*** Data listing ***

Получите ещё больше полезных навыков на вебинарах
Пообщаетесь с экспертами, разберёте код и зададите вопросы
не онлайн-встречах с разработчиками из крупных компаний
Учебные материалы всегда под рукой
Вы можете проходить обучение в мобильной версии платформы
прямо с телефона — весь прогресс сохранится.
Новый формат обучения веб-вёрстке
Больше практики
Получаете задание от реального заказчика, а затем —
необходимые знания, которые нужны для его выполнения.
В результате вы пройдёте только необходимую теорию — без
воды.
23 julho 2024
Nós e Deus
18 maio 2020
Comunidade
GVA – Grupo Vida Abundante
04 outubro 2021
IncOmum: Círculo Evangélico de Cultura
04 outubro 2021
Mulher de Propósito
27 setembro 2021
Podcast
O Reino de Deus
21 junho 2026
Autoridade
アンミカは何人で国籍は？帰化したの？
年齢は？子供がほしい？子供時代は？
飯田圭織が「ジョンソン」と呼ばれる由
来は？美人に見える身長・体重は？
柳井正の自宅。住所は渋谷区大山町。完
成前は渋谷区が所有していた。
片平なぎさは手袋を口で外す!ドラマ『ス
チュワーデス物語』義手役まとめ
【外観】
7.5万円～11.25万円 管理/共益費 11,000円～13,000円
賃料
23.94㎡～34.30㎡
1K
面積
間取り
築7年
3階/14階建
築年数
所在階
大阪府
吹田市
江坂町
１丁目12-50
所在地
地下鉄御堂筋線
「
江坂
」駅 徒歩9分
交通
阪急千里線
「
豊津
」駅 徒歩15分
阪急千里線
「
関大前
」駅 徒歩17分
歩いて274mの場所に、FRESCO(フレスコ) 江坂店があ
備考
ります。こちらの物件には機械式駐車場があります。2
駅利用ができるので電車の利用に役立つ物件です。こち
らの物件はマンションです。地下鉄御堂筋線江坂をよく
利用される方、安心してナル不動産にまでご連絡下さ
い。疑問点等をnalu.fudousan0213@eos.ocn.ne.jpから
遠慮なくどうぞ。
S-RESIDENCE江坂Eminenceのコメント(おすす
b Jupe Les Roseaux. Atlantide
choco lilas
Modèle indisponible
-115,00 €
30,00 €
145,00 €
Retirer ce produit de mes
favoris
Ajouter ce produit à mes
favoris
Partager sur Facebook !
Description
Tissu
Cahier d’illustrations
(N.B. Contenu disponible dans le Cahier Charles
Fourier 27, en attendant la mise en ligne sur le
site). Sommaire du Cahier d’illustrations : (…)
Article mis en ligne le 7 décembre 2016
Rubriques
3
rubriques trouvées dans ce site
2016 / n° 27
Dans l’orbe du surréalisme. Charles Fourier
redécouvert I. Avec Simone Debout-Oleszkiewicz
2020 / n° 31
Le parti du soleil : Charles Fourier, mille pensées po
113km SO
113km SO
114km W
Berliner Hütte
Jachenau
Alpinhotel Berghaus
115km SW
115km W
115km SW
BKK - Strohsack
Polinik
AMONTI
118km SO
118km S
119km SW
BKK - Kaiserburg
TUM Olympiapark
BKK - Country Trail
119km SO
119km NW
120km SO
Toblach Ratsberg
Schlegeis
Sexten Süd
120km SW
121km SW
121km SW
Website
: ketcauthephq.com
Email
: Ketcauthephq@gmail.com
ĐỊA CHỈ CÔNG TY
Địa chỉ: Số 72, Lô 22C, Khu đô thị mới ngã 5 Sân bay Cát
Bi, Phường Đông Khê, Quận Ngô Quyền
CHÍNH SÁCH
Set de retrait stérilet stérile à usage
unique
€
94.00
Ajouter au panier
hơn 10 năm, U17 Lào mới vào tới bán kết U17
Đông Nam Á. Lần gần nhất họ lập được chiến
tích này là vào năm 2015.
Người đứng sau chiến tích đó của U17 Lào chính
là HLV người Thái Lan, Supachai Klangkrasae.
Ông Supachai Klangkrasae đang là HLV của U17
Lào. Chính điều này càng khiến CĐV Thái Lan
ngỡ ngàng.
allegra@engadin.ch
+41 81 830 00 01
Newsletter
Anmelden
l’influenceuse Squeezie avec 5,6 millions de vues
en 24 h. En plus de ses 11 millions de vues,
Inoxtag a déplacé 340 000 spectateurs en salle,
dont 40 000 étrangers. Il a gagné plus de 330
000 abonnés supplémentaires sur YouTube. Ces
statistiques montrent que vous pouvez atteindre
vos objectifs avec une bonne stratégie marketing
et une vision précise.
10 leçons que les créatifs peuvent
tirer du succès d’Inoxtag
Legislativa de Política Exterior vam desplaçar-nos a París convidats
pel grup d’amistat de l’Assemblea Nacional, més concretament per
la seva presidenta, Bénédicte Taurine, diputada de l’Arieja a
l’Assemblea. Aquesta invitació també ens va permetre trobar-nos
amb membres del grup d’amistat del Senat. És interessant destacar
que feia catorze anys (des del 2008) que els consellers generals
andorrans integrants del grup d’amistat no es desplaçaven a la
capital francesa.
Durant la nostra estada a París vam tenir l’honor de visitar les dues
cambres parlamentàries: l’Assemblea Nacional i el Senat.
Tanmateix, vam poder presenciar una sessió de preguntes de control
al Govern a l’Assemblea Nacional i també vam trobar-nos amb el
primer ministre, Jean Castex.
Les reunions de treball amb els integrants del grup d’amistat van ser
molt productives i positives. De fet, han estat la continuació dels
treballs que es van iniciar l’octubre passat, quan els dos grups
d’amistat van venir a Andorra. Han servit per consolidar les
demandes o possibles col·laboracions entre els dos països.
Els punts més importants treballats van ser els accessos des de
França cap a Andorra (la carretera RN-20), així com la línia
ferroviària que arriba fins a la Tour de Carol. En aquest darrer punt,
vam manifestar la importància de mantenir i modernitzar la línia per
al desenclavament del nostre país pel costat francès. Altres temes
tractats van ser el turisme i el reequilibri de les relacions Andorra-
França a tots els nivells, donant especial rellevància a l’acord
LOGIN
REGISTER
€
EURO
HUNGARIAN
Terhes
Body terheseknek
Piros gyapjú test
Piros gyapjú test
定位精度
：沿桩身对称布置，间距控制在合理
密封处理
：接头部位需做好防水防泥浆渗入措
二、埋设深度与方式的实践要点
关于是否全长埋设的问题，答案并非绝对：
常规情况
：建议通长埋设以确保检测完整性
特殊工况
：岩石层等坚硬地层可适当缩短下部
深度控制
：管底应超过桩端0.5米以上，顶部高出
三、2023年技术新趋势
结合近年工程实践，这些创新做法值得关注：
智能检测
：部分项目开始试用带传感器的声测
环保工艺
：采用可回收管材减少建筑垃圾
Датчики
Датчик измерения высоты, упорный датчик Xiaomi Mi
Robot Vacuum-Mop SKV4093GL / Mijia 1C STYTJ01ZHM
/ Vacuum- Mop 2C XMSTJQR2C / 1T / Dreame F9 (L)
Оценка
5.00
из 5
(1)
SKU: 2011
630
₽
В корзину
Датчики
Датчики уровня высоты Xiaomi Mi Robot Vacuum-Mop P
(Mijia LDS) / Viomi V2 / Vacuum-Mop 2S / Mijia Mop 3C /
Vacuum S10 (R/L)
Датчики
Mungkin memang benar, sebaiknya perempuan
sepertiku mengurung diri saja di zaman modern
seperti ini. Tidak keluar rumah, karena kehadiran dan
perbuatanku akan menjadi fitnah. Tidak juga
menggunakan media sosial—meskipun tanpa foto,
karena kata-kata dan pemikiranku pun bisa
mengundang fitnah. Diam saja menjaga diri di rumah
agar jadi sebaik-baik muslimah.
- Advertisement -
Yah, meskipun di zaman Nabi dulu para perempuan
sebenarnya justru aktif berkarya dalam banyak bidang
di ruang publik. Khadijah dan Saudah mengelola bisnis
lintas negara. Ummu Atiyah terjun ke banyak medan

*** End of Data listing ***

- _Exercise prompt_: Copy the text of every record above word for word, keeping each line and its order unchanged.

- _The completed task_:
Получите ещё больше полезных навыков на вебинарах
Пообщаетесь с экспертами, разберёте код и зададите вопросы
не онлайн-встречах с разработчиками из крупных компаний
Учебные материалы всегда под рукой
Вы можете проходить обучение в мобильной версии платформы
прямо с телефона — весь прогресс сохранится.
Новый формат обучения веб-вёрстке
Больше практики
Получаете задание от реального заказчика, а затем —
необходимые знания, которые нужны для его выполнения.
В результате вы пройдёте только необходимую теорию — без
воды.
23 julho 2024
Nós e Deus
18 maio 2020
Comunidade
GVA – Grupo Vida Abundante
04 outubro 2021
IncOmum: Círculo Evangélico de Cultura
04 outubro 2021
Mulher de Propósito
27 setembro 2021
Podcast
O Reino de Deus
21 junho 2026
Autoridade
アンミカは何人で国籍は？帰化したの？
年齢は？子供がほしい？子供時代は？
飯田圭織が「ジョンソン」と呼ばれる由
来は？美人に見える身長・体重は？
柳井正の自宅。住所は渋谷区大山町。完
成前は渋谷区が所有していた。
片平なぎさは手袋を口で外す!ドラマ『ス
チュワーデス物語』義手役まとめ
【外観】
7.5万円～11.25万円 管理/共益費 11,000円～13,000円
賃料
23.94㎡～34.30㎡
1K
面積
間取り
築7年
3階/14階建
築年数
所在階
大阪府
吹田市
江坂町
１丁目12-50
所在地
地下鉄御堂筋線
「
江坂
」駅 徒歩9分
交通
阪急千里線
「
豊津
」駅 徒歩15分
阪急千里線
「
関大前
」駅 徒歩17分
歩いて274mの場所に、FRESCO(フレスコ) 江坂店があ
備考
ります。こちらの物件には機械式駐車場があります。2
駅利用ができるので電車の利用に役立つ物件です。こち
らの物件はマンションです。地下鉄御堂筋線江坂をよく
利用される方、安心してナル不動産にまでご連絡下さ
い。疑問点等をnalu.fudousan0213@eos.ocn.ne.jpから
遠慮なくどうぞ。
S-RESIDENCE江坂Eminenceのコメント(おすす
b Jupe Les Roseaux. Atlantide
choco lilas
Modèle indisponible
-115,00 €
30,00 €
145,00 €
Retirer ce produit de mes
favoris
Ajouter ce produit à mes
favoris
Partager sur Facebook !
Description
Tissu
Cahier d’illustrations
(N.B. Contenu disponible dans le Cahier Charles
Fourier 27, en attendant la mise en ligne sur le
site). Sommaire du Cahier d’illustrations : (…)
Article mis en ligne le 7 décembre 2016
Rubriques
3
rubriques trouvées dans ce site
2016 / n° 27
Dans l’orbe du surréalisme. Charles Fourier
redécouvert I. Avec Simone Debout-Oleszkiewicz
2020 / n° 31
Le parti du soleil : Charles Fourier, mille pensées po
113km SO
113km SO
114km W
Berliner Hütte
Jachenau
Alpinhotel Berghaus
115km SW
115km W
115km SW
BKK - Strohsack
Polinik
AMONTI
118km SO
118km S
119km SW
BKK - Kaiserburg
TUM Olympiapark
BKK - Country Trail
119km SO
119km NW
120km SO
Toblach Ratsberg
Schlegeis
Sexten Süd
120km SW
121km SW
121km SW
Website
: ketcauthephq.com
Email
: Ketcauthephq@gmail.com
ĐỊA CHỈ CÔNG TY
Địa chỉ: Số 72, Lô 22C, Khu đô thị mới ngã 5 Sân bay Cát
Bi, Phường Đông Khê, Quận Ngô Quyền
CHÍNH SÁCH
Set de retrait stérilet stérile à usage
unique
€
94.00
Ajouter au panier
hơn 10 năm, U17 Lào mới vào tới bán kết U17
Đông Nam Á. Lần gần nhất họ lập được chiến
tích này là vào năm 2015.
Người đứng sau chiến tích đó của U17 Lào chính
là HLV người Thái Lan, Supachai Klangkrasae.
Ông Supachai Klangkrasae đang là HLV của U17
Lào. Chính điều này càng khiến CĐV Thái Lan
ngỡ ngàng.
allegra@engadin.ch
+41 81 830 00 01
Newsletter
Anmelden
l’influenceuse Squeezie avec 5,6 millions de vues
en 24 h. En plus de ses 11 millions de vues,
Inoxtag a déplacé 340 000 spectateurs en salle,
dont 40 000 étrangers. Il a gagné plus de 330
000 abonnés supplémentaires sur YouTube. Ces
statistiques montrent que vous pouvez atteindre
vos objectifs avec une bonne stratégie marketing
et une vision précise.
10 leçons que les créatifs peuvent
tirer du succès d’Inoxtag
Legislativa de Política Exterior vam desplaçar-nos a París convidats
pel grup d’amistat de l’Assemblea Nacional, més concretament per
la seva presidenta, Bénédicte Taurine, diputada de l’Arieja a
l’Assemblea. Aquesta invitació també ens va permetre trobar-nos
amb membres del grup d’amistat del Senat. És interessant destacar
que feia catorze anys (des del 2008) que els consellers generals
andorrans integrants del grup d’amistat no es desplaçaven a la
capital francesa.
Durant la nostra estada a París vam tenir l’honor de visitar les dues
cambres parlamentàries: l’Assemblea Nacional i el Senat.
Tanmateix, vam poder presenciar una sessió de preguntes de control
al Govern a l’Assemblea Nacional i també vam trobar-nos amb el
primer ministre, Jean Castex.
Les reunions de treball amb els integrants del grup d’amistat van ser
molt productives i positives. De fet, han estat la continuació dels
treballs que es van iniciar l’octubre passat, quan els dos grups
d’amistat van venir a Andorra. Han servit per consolidar les
demandes o possibles col·laboracions entre els dos països.
Els punts més importants treballats van ser els accessos des de
França cap a Andorra (la carretera RN-20), així com la línia
ferroviària que arriba fins a la Tour de Carol. En aquest darrer punt,
vam manifestar la importància de mantenir i modernitzar la línia per
al desenclavament del nostre país pel costat francès. Altres temes
tractats van ser el turisme i el reequilibri de les relacions Andorra-
França a tots els nivells, donant especial rellevància a l’acord
LOGIN
REGISTER
€
EURO
HUNGARIAN
Terhes
Body terheseknek
Piros gyapjú test
Piros gyapjú test
定位精度
：沿桩身对称布置，间距控制在合理
密封处理
：接头部位需做好防水防泥浆渗入措
二、埋设深度与方式的实践要点
关于是否全长埋设的问题，答案并非绝对：
常规情况
：建议通长埋设以确保检测完整性
特殊工况
：岩石层等坚硬地层可适当缩短下部
深度控制
：管底应超过桩端0.5米以上，顶部高出
三、2023年技术新趋势
结合近年工程实践，这些创新做法值得关注：
智能检测
：部分项目开始试用带传感器的声测
环保工艺
：采用可回收管材减少建筑垃圾
Датчики
Датчик измерения высоты, упорный датчик Xiaomi Mi
Robot Vacuum-Mop SKV4093GL / Mijia 1C STYTJ01ZHM
/ Vacuum- Mop 2C XMSTJQR2C / 1T / Dreame F9 (L)
Оценка
5.00
из 5
(1)
SKU: 2011
630
₽
В корзину
Датчики
Датчики уровня высоты Xiaomi Mi Robot Vacuum-Mop P
(Mijia LDS) / Viomi V2 / Vacuum-Mop 2S / Mijia Mop 3C /
Vacuum S10 (R/L)
Датчики
Mungkin memang benar, sebaiknya perempuan
sepertiku mengurung diri saja di zaman modern
seperti ini. Tidak keluar rumah, karena kehadiran dan
perbuatanku akan menjadi fitnah. Tidak juga
menggunakan media sosial—meskipun tanpa foto,
karena kata-kata dan pemikiranku pun bisa
mengundang fitnah. Diam saja menjaga diri di rumah
agar jadi sebaik-baik muslimah.
- Advertisement -
Yah, meskipun di zaman Nabi dulu para perempuan
sebenarnya justru aktif berkarya dalam banyak bidang
di ruang publik. Khadijah dan Saudah mengelola bisnis
lintas negara. Ummu Atiyah terjun ke banyak medan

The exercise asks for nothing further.